Des aides jugées insuffisantes

En Suisse romande, la situation est particulièrement tendue depuis l’annonce de la fermeture des établissements de restauration jusqu’au 30 novembre prochain, ce dans l’espoir de ralentir la progression des contaminations alors que les soins intensifs des cantons latins sont saturés. Ce nouveau lockdown explique pourquoi les mesures annoncées en fin de semaine dernière par le Canton de Vaud ont été scrutées attentivement. Là aussi, malgré les bonnes intentions – une enveloppe de 118 millions de francs sera débloquée pour les cas de rigueur –, la déception est grande. Par la voix de son président Gilles Meystre, Gastrovaud a dit sa déception vis-à-vis des moyens mobilisés, et son inquiétude par rapport aux questions qui demeurent. «A qui profiteront exactement [ces] indemnités et à quelle hauteur», demande-t-il dans un communiqué.

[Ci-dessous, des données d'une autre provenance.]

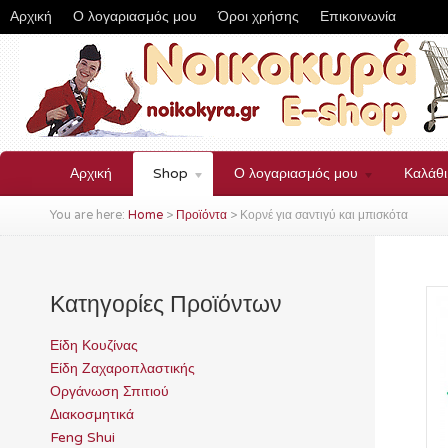
Αρχική
Ο λογαριασμός μου
Όροι χρήσης
Επικοινωνία
Αρχική
Shop
Ο λογαριασμός μου
Καλάθ
You are here:
Home
>
Προϊόντα
>
Κορνέ για σαντιγύ και μπισκότα
Κατηγορίες Προϊόντων
Είδη Κουζίνας
Είδη Ζαχαροπλαστικής
Οργάνωση Σπιτιού
Διακοσμητικά
Feng Shui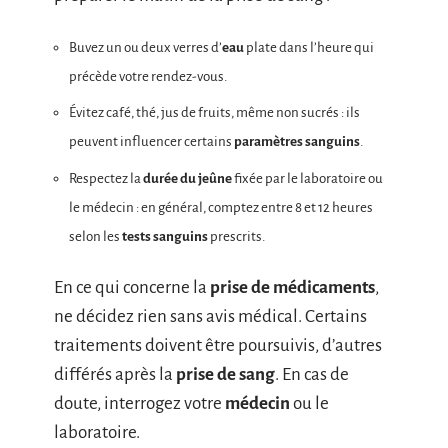
Buvez un ou deux verres d’
eau
plate dans l’heure qui
précède votre rendez-vous.
Évitez café, thé, jus de fruits, même non sucrés : ils
peuvent influencer certains
paramètres sanguins
.
Respectez la
durée du jeûne
fixée par le laboratoire ou
le médecin : en général, comptez entre 8 et 12 heures
selon les
tests sanguins
prescrits.
En ce qui concerne la
prise de médicaments
,
ne décidez rien sans avis médical. Certains
traitements doivent être poursuivis, d’autres
différés après la
prise de sang
. En cas de
doute, interrogez votre
médecin
ou le
laboratoire.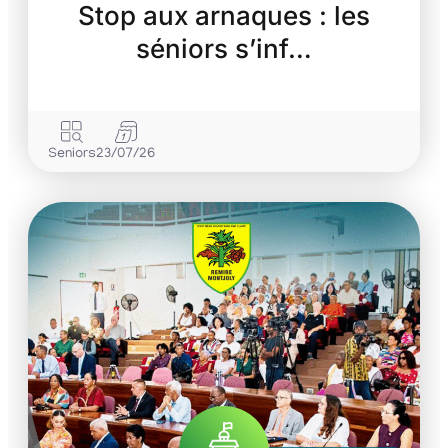
Stop aux arnaques : les
séniors s’inf…
Seniors
23/07/26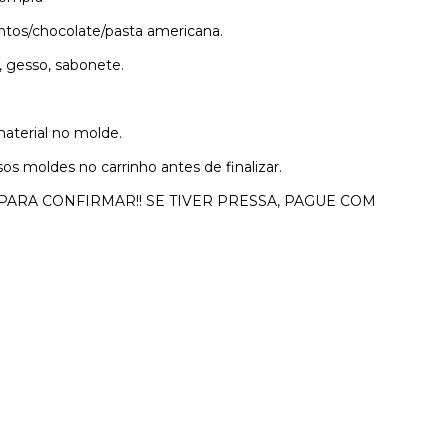
ntos/chocolate/pasta americana.
a, gesso, sabonete.
material no molde.
sos moldes no carrinho antes de finalizar.
 PARA CONFIRMAR!! SE TIVER PRESSA, PAGUE COM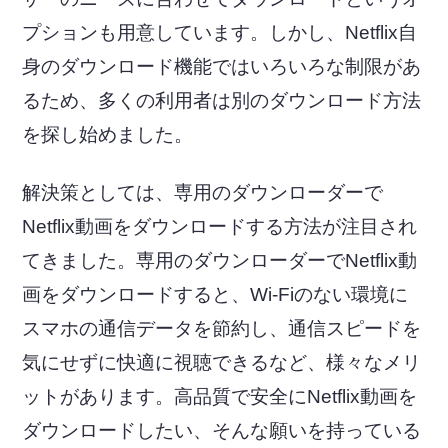
プションも用意しています。しかし、Netflix自
身のダウンロード機能ではいろいろな制限があ
るため、多くの利用者は別のダウンロード方法
を探し始めました。
解決策としては、専用のダウンローダーで
Netflix動画をダウンロードする方法が注目され
てきました。専用のダウンローダーでNetflix動
画をダウンロードすると、Wi-Fiのない環境に
スマホの通信データを節約し、通信スピードを
気にせずに快適に視聴できるなど、様々なメリ
ットがあります。高品質で安全にNetflix動画を
ダウンロードしたい、そんな願いを持っている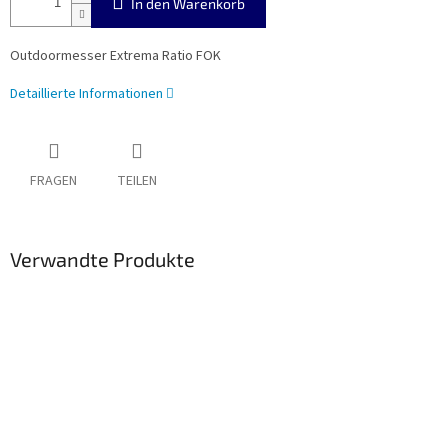
In den Warenkorb
Outdoormesser Extrema Ratio FOK
Detaillierte Informationen
FRAGEN
TEILEN
Verwandte Produkte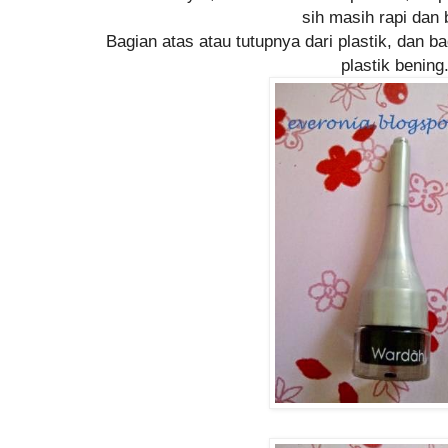
sih masih rapi dan 
Bagian atas atau tutupnya dari plastik, dan b
plastik bening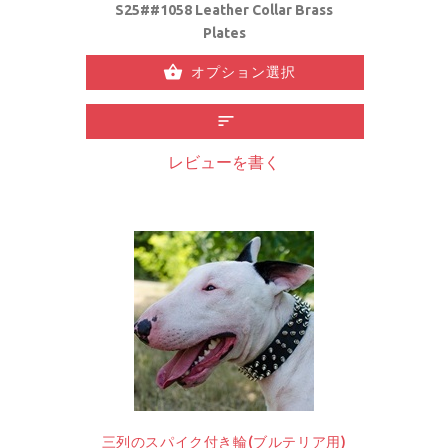
S25##1058 Leather Collar Brass
Plates
オプション選択
レビューを書く
三列のスパイク付き輪(ブルテリア用)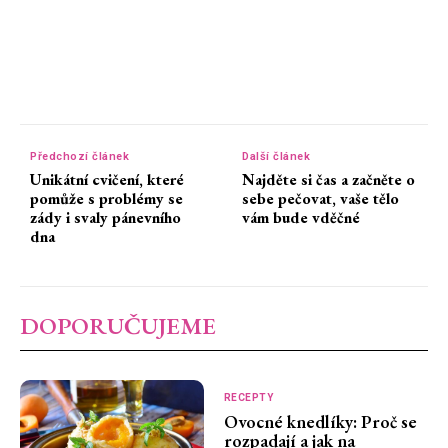
Předchozí článek
Další článek
Unikátní cvičení, které
Najděte si čas a začněte o
pomůže s problémy se
sebe pečovat, vaše tělo
zády i svaly pánevního
vám bude vděčné
dna
DOPORUČUJEME
RECEPTY
Ovocné knedlíky: Proč se
rozpadají a jak na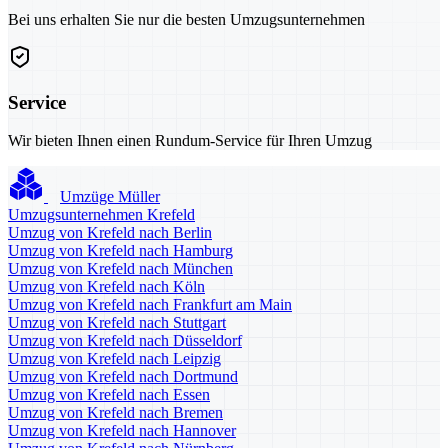
Bei uns erhalten Sie nur die besten Umzugsunternehmen
Service
Wir bieten Ihnen einen Rundum-Service für Ihren Umzug
Umzüge Müller
Umzugsunternehmen Krefeld
Umzug von Krefeld nach Berlin
Umzug von Krefeld nach Hamburg
Umzug von Krefeld nach München
Umzug von Krefeld nach Köln
Umzug von Krefeld nach Frankfurt am Main
Umzug von Krefeld nach Stuttgart
Umzug von Krefeld nach Düsseldorf
Umzug von Krefeld nach Leipzig
Umzug von Krefeld nach Dortmund
Umzug von Krefeld nach Essen
Umzug von Krefeld nach Bremen
Umzug von Krefeld nach Hannover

Les autres sujets qui fâchent sont le bonus de 10% offert aux employés percevant les indemnités de RHT – un geste certes salué mais jugé insuffisant – et surtout l’invitation faite aux employeurs de combler les 10% restants. «Au vu de la situation financière extrêmement fragile d’une majorité de restaurants, [cette proposition] fait office de véritable provocation», conclut-il.